Figure 1: Adobe LiveCycle ES Product Architecture (Source: Adobe)
Adobe’s “go-to-market” strategy for LiveCycle is about supporting their 4 key verticals of financial services, government, manufacturing and life sciences. This verticalisation strategy is based around support for particular standards that are relevant to a vertical; a partner strategy involving ISVs and Sis; and finally, the delivery of a series of “solution accelerators”, which are a combination of templates and best practice for a vertical in a scaffolding manner. A little bit more about these solution accelerators, because they are slightly different to what I have seen from other BPM vendors. Vora explained, “A solution accelerator does need to be customised as it only provides between 30 to 60 % of the total solutions. However Adobe are providing these free.” What Bloor also learnt is that Adobe has placed the LiveCylce Developer Express Offering—LC—on the Amazon Cloud for developer use-case.

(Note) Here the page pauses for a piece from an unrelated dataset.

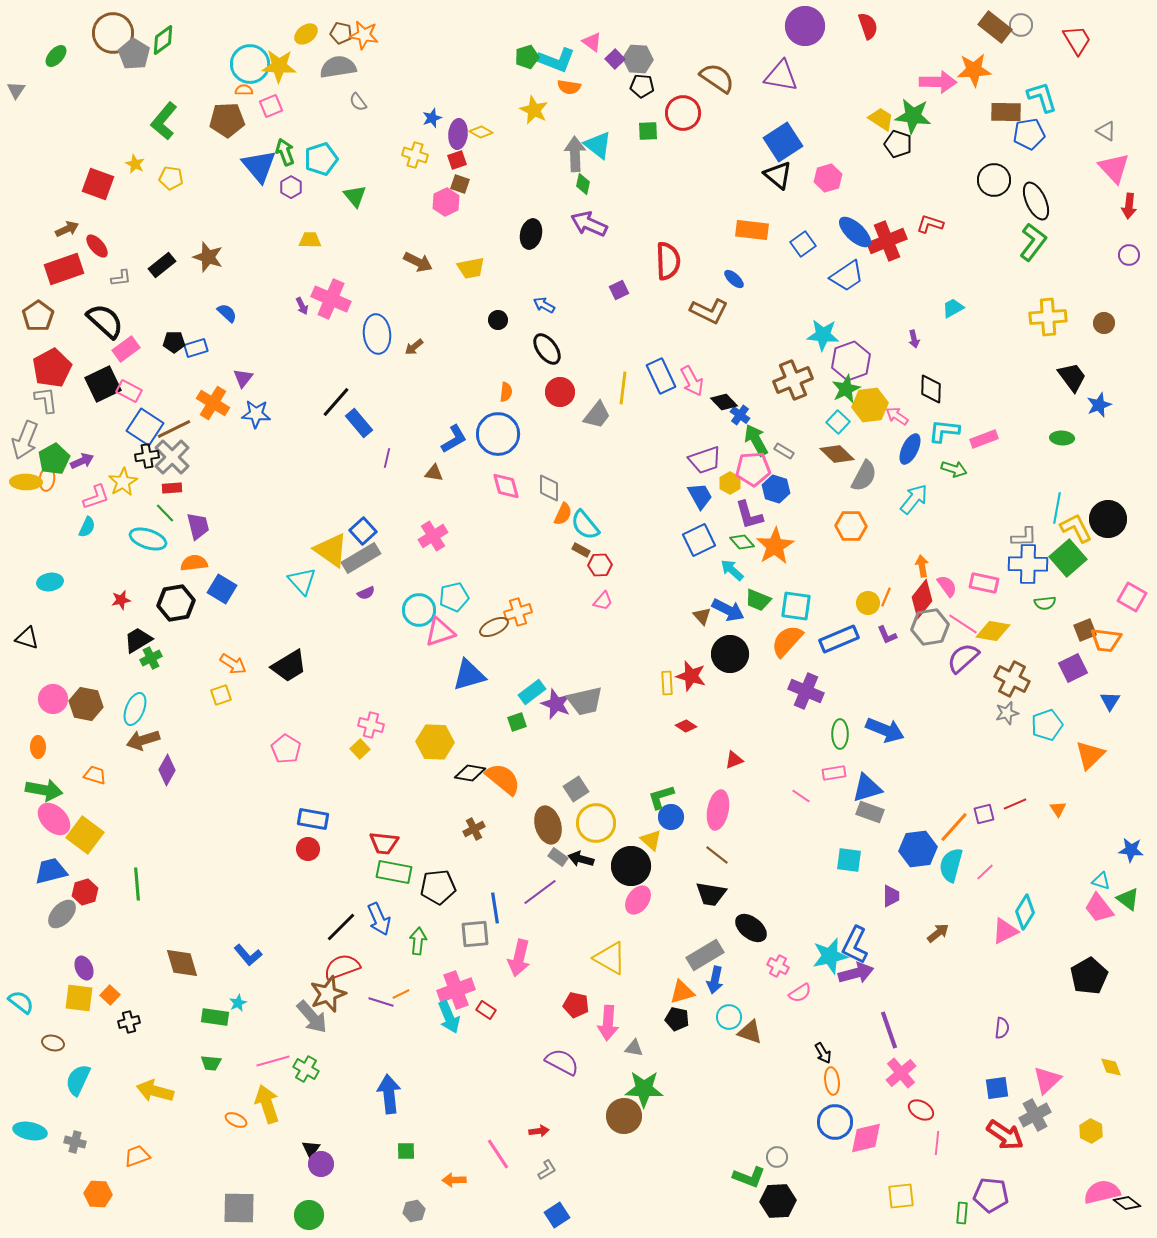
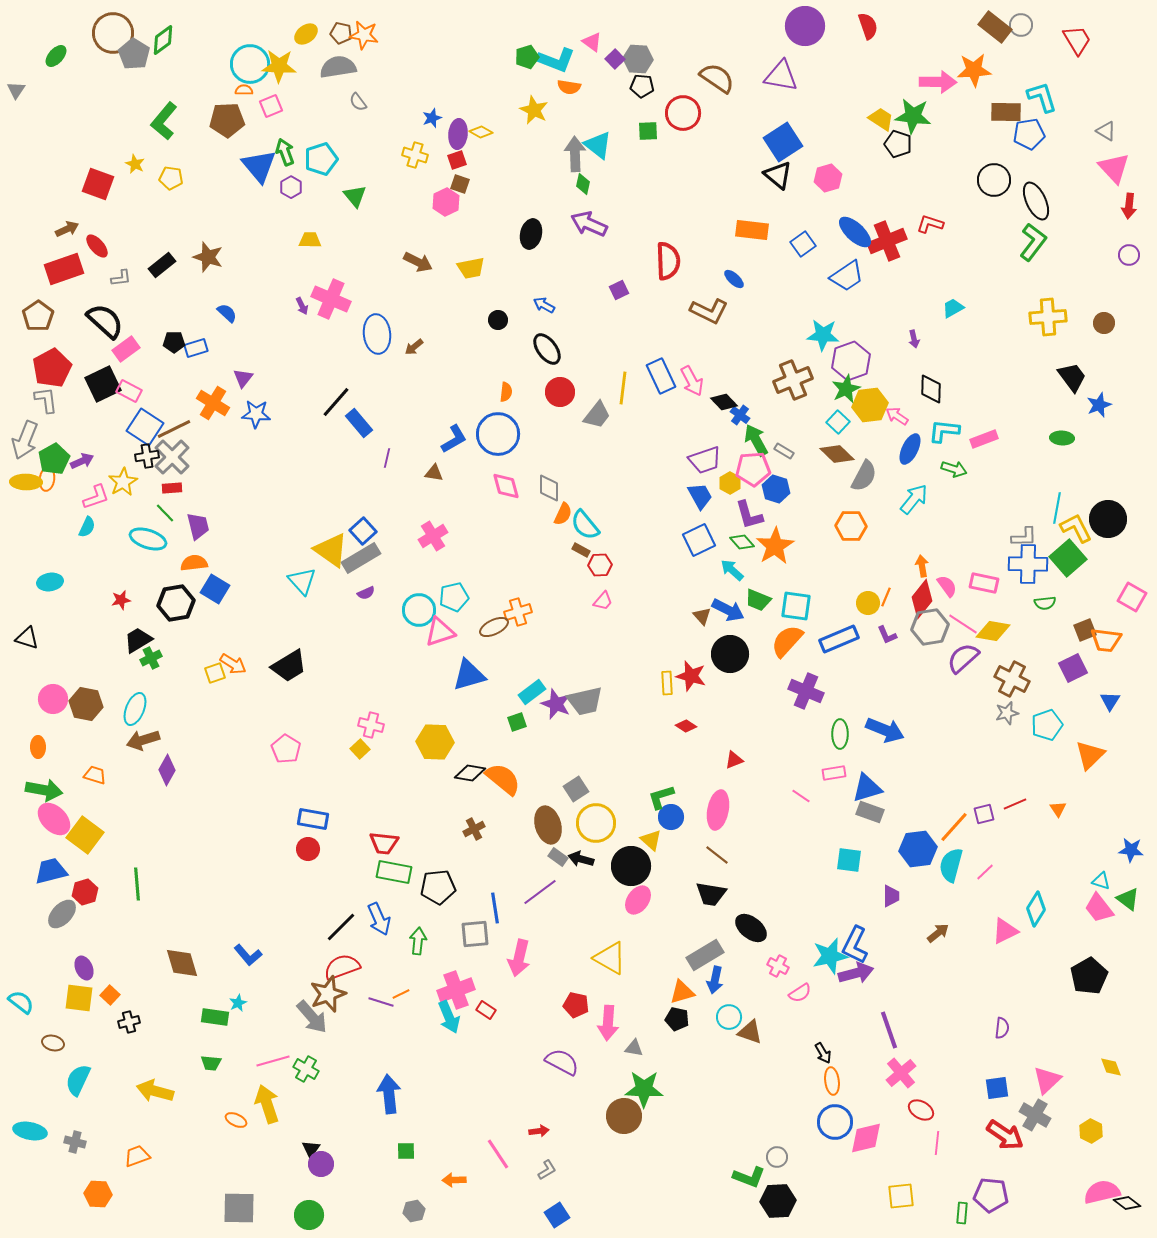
blue square at (222, 589): moved 7 px left
yellow square at (221, 695): moved 6 px left, 22 px up
cyan diamond at (1025, 912): moved 11 px right, 3 px up
gray cross at (1035, 1115): rotated 32 degrees counterclockwise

So far Adobe has produced 2 horizontal solution accelerators covering correspondence management and enrolment/on-Boarding. Vora explained that even these are verticalised, for example Enrolment in financial services becomes new account opening and in life sciences becomes new product trial. Adobe has put this whole proposition together into an easy-to-use architecture which includes solutions guides as shown in Figure 2.
Figure 2: Solution Accelerator Kits (Source: Adobe)
Bloor views this as one of the best thought verticalisation strategies available currently in the BPMS market. This verticalisation will go a long way to reduce the “time to delivery ” for ROI of a project from the current agile viewpoint of 3 months to closer to current economic climate need of 1 month!.